Simple (univariate) Linear Regression
Case 5: Strong vs. Weak Linear Regressions and Relationships - Here are three common situations, which you may encounter in practice, identified as Case 5A, Case 5B, and Case 5C. In all the cases the regression models were easily found using Microsoft Excel's Trendline feature. The cases are briefly discussed below:
Case 5A - There does not appear to be a strong relationship between the variables x1 and y1. As the values of x1 increase the values of y1 appear to increase and decrease almost randomly. The variables appear independent. Based on a visual analysis of the scatter plot this appears to be a very weak linear regression case. If you now look at the regression model and, in particular, the R2 = 0.0233, you can conclude that only about 2.3% of the variability in the data is explained by the model. This, in fact, is very weak. Based on what we see and know, we can conclude that, based on the data, there does not appear to be a relationship between the dependent and independent variables, and therefore there is no regression. Please see the animation above. (Note: We will discuss the R2-concept a little later).

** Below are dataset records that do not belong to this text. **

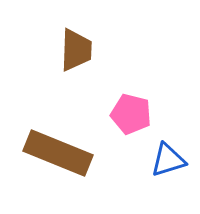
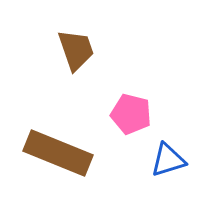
brown trapezoid: rotated 21 degrees counterclockwise
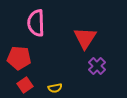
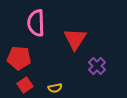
red triangle: moved 10 px left, 1 px down
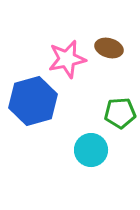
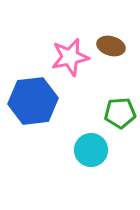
brown ellipse: moved 2 px right, 2 px up
pink star: moved 3 px right, 2 px up
blue hexagon: rotated 9 degrees clockwise
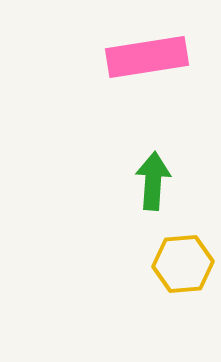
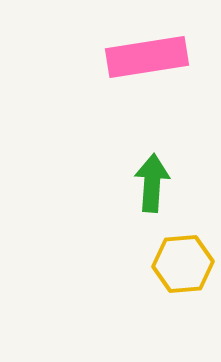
green arrow: moved 1 px left, 2 px down
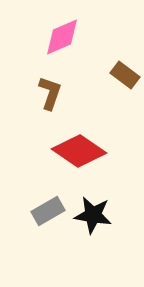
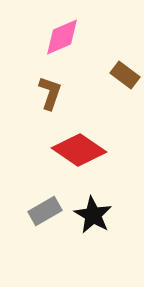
red diamond: moved 1 px up
gray rectangle: moved 3 px left
black star: rotated 21 degrees clockwise
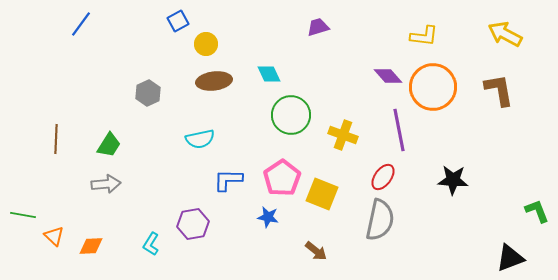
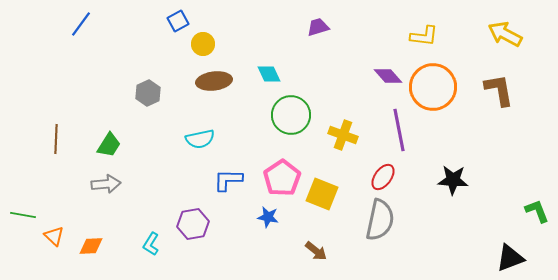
yellow circle: moved 3 px left
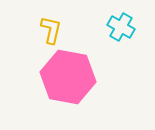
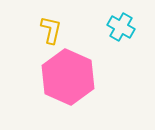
pink hexagon: rotated 14 degrees clockwise
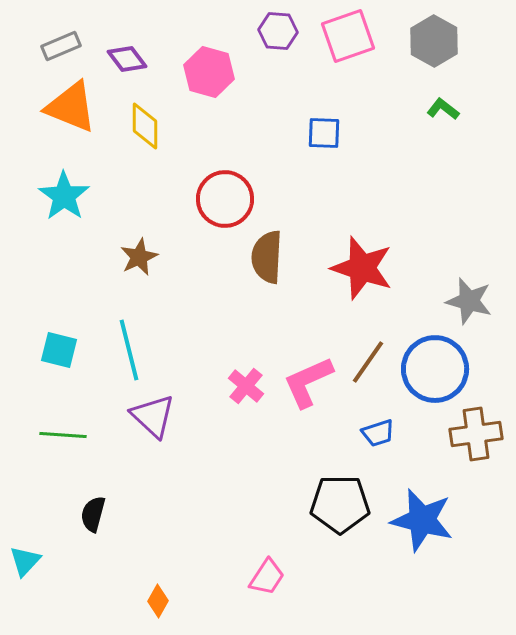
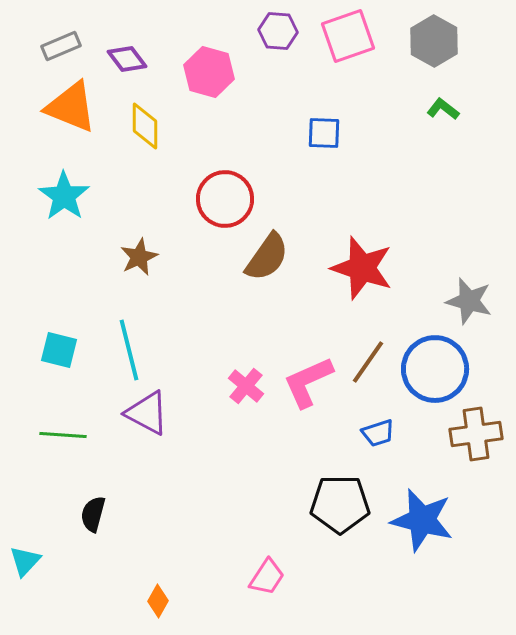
brown semicircle: rotated 148 degrees counterclockwise
purple triangle: moved 6 px left, 3 px up; rotated 15 degrees counterclockwise
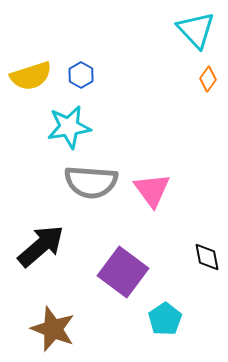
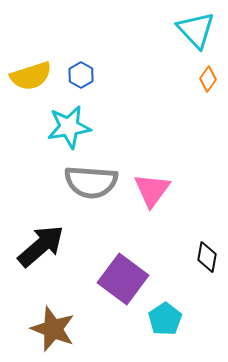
pink triangle: rotated 12 degrees clockwise
black diamond: rotated 20 degrees clockwise
purple square: moved 7 px down
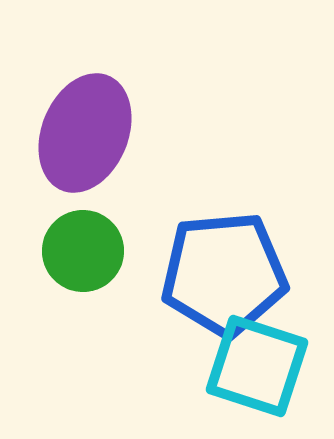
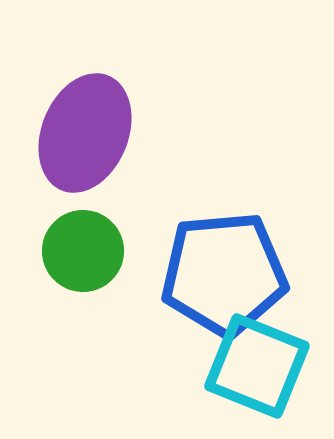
cyan square: rotated 4 degrees clockwise
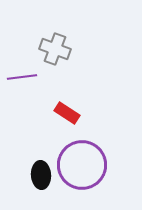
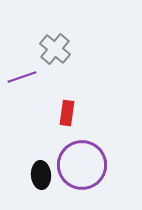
gray cross: rotated 20 degrees clockwise
purple line: rotated 12 degrees counterclockwise
red rectangle: rotated 65 degrees clockwise
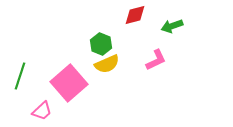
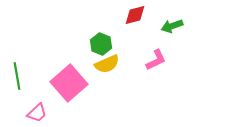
green line: moved 3 px left; rotated 28 degrees counterclockwise
pink trapezoid: moved 5 px left, 2 px down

Case 5B - In this case the relationship between the variables x1 and y1 appears to be quite strong. As the values of x1 increase the values of y1 decrease almost linearly. There is some randomness present, since the data points do not fall into one line. The variables appear clearly dependent on each other. Based on a visual analysis of the scatter plot there should be a strong linear regression with a negative slope coefficient (parameter associated with x1. If you now look at the regression model and, in particular, the R2 = 0.9475, you can conclude that only about 94.75% of the variability in the data is explained by the model. This, in fact, is quite strong. Based on what we see and know, we conclude that there is significant regression. Please see the animation above. (Note: We will discuss the R2-concept a little later).
Case 5C - There appears to be a strong relationship between the variables x1 and y1. However, this relationship is not linear. As the values of x1 increase the values of y1 first steadily increase and then steadily decrease. The y1 values peak at x1 = 5 The variables appear to be quite strongly dependent. Based on a visual analysis of the scatter plot the linear regression should be quite weak. If you now look at the regression model and, in particular, the R2 = 0.0229, you can conclude that only about 2.3% of the variability in the data is explained by the model. This, in fact, is very weak. Based on what we see and know, we conclude that the simple (univariate) linear regression model does not work in this case. However, another type of a regression model may be able to capture the pattern.
When you compare Cases 5A and 5C, you notice that the resulting linear models and R2 are very close to each other. However, as you see, these cases are very different. In Case 5A the variables appear to have no or very little relationship, but in Case 5C, the variables appear quite strongly (even though not linearly) related. Please see the animation above.
This shall serve as a caution for practice, i.e. we should not conclude independency (no association) of variables too quickly, and should also not conclude that a model does not exist for a given situation. Rather, we should generate several models, and assume rather, that relationships between variables may exist, but those relationships may not be linear. Note: In Module 3 we will explore modeling of Case 5C-type situations.